Data for this task Start Marker
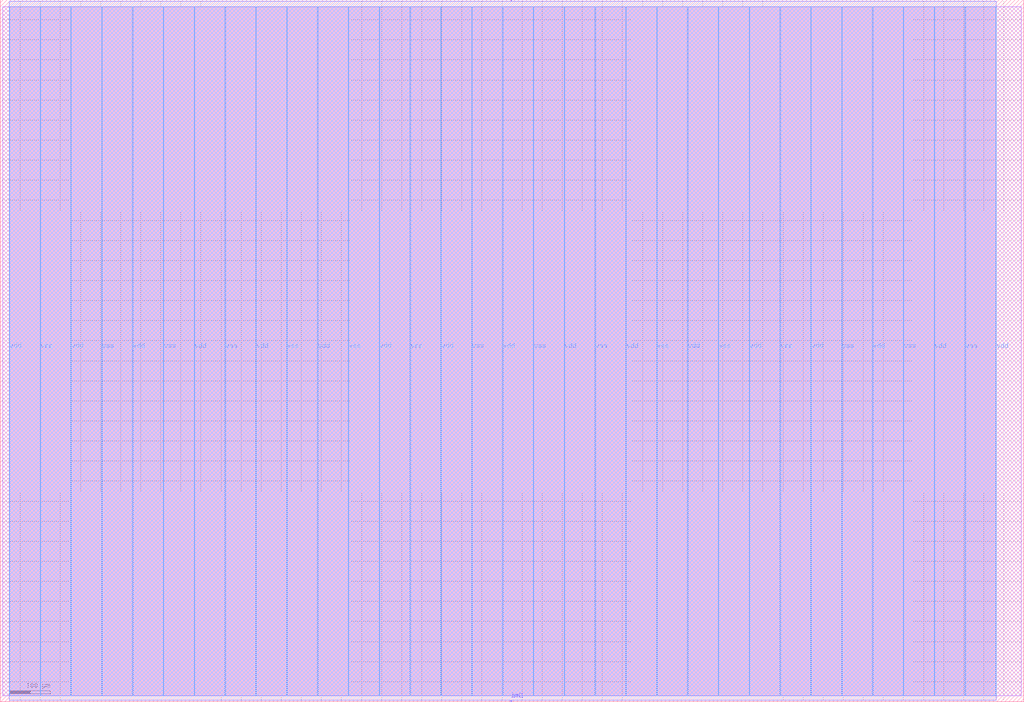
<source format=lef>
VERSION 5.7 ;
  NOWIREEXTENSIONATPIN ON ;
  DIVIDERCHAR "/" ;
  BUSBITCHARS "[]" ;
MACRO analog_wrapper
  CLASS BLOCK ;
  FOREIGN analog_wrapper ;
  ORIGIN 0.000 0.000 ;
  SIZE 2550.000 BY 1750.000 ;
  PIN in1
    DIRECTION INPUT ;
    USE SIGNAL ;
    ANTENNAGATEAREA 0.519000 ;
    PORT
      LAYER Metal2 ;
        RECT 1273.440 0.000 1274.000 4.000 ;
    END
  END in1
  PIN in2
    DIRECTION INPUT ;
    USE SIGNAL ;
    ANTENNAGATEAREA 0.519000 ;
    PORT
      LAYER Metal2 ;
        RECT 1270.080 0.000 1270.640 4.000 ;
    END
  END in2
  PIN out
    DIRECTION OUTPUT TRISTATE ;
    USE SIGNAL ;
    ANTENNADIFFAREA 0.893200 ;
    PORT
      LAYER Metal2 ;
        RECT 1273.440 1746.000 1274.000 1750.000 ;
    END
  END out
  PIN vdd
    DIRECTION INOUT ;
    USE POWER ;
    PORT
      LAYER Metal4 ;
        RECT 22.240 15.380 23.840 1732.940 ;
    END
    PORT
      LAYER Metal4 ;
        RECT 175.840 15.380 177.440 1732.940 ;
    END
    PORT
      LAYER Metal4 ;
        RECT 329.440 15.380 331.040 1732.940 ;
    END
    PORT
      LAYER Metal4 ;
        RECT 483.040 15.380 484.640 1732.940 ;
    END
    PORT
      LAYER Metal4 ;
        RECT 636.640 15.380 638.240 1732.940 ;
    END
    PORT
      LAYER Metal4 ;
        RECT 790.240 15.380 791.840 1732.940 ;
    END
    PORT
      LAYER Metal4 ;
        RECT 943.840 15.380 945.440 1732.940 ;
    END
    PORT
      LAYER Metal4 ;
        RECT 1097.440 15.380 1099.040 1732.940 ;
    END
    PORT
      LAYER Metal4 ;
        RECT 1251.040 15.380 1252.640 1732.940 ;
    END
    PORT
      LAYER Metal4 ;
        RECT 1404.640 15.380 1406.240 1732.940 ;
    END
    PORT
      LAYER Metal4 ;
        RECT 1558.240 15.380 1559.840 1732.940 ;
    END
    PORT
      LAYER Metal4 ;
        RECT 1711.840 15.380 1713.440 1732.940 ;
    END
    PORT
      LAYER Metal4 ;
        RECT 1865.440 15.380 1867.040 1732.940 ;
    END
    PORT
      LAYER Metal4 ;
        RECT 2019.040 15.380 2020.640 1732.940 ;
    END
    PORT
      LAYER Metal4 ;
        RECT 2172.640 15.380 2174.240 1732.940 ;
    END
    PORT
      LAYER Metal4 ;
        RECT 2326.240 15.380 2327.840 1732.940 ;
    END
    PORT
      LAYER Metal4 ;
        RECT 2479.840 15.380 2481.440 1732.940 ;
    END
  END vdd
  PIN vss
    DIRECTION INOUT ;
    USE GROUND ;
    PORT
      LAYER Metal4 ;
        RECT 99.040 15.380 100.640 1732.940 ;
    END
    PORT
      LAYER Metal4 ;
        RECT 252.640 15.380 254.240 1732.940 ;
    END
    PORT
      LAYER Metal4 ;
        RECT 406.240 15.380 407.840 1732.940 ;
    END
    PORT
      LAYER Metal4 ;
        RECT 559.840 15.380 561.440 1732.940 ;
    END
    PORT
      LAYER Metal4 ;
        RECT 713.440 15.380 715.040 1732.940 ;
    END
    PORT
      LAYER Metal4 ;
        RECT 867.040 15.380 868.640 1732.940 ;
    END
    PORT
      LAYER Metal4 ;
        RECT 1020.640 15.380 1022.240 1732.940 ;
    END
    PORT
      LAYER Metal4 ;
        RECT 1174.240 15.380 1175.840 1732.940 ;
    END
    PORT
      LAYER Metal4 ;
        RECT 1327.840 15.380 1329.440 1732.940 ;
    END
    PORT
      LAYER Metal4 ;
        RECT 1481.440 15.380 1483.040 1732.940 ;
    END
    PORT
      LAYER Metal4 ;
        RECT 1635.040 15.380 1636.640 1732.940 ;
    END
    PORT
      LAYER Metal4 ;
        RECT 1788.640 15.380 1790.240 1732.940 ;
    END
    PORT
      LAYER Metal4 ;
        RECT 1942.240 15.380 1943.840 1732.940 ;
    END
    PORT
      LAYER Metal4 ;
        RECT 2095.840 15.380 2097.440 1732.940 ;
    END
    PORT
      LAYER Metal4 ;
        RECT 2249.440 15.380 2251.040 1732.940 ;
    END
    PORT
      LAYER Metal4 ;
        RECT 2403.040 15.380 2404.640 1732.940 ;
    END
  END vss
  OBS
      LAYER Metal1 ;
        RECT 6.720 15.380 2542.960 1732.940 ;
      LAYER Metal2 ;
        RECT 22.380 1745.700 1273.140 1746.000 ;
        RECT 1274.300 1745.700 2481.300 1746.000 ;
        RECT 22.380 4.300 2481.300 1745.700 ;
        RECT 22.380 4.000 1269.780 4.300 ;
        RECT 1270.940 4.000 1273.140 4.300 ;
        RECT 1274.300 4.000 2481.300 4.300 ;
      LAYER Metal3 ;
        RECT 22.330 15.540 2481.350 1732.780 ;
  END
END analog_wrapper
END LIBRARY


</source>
Data for this task End Marker
Data for this task Start Marker
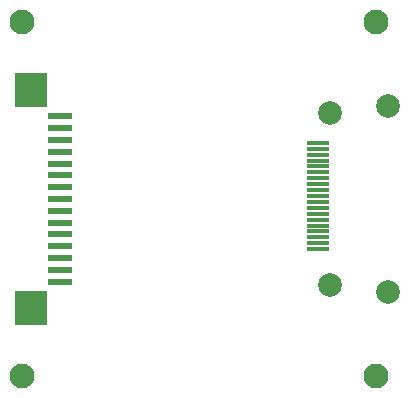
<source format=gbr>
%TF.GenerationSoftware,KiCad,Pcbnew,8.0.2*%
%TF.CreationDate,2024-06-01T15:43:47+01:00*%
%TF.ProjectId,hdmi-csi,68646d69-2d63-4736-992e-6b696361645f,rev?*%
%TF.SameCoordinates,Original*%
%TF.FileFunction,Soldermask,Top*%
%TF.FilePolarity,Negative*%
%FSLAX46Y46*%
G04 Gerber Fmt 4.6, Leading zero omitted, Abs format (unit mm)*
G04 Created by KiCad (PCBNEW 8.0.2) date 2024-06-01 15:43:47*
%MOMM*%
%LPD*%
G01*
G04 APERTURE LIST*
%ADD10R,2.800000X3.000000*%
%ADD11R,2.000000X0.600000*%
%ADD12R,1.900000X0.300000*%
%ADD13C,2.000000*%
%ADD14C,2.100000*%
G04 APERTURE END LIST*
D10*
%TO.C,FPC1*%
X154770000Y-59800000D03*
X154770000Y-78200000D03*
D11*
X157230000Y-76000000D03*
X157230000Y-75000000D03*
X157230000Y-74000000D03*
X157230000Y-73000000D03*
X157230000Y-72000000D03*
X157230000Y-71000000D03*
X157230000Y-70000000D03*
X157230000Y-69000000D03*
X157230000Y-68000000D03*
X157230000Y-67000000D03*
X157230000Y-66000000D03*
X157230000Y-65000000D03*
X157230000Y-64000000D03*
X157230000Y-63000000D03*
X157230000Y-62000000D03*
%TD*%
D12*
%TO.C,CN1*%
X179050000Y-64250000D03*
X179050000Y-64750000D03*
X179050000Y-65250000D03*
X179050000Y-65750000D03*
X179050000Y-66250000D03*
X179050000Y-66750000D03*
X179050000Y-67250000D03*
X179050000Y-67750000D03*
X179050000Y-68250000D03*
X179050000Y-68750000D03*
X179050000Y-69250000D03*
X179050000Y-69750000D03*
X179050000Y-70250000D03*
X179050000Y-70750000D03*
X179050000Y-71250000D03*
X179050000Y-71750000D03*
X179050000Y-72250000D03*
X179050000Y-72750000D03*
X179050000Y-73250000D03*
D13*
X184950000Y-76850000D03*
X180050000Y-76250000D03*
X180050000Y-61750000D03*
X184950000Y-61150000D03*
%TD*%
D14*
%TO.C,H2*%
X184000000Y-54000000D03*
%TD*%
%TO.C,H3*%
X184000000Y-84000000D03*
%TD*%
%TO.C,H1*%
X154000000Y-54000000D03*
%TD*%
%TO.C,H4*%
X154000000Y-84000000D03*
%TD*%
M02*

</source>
Data for this task End Marker
Exercise instructions:
How many lines in the records above hold the string "KiCad"? Only the number is wanted.

Answer box:
2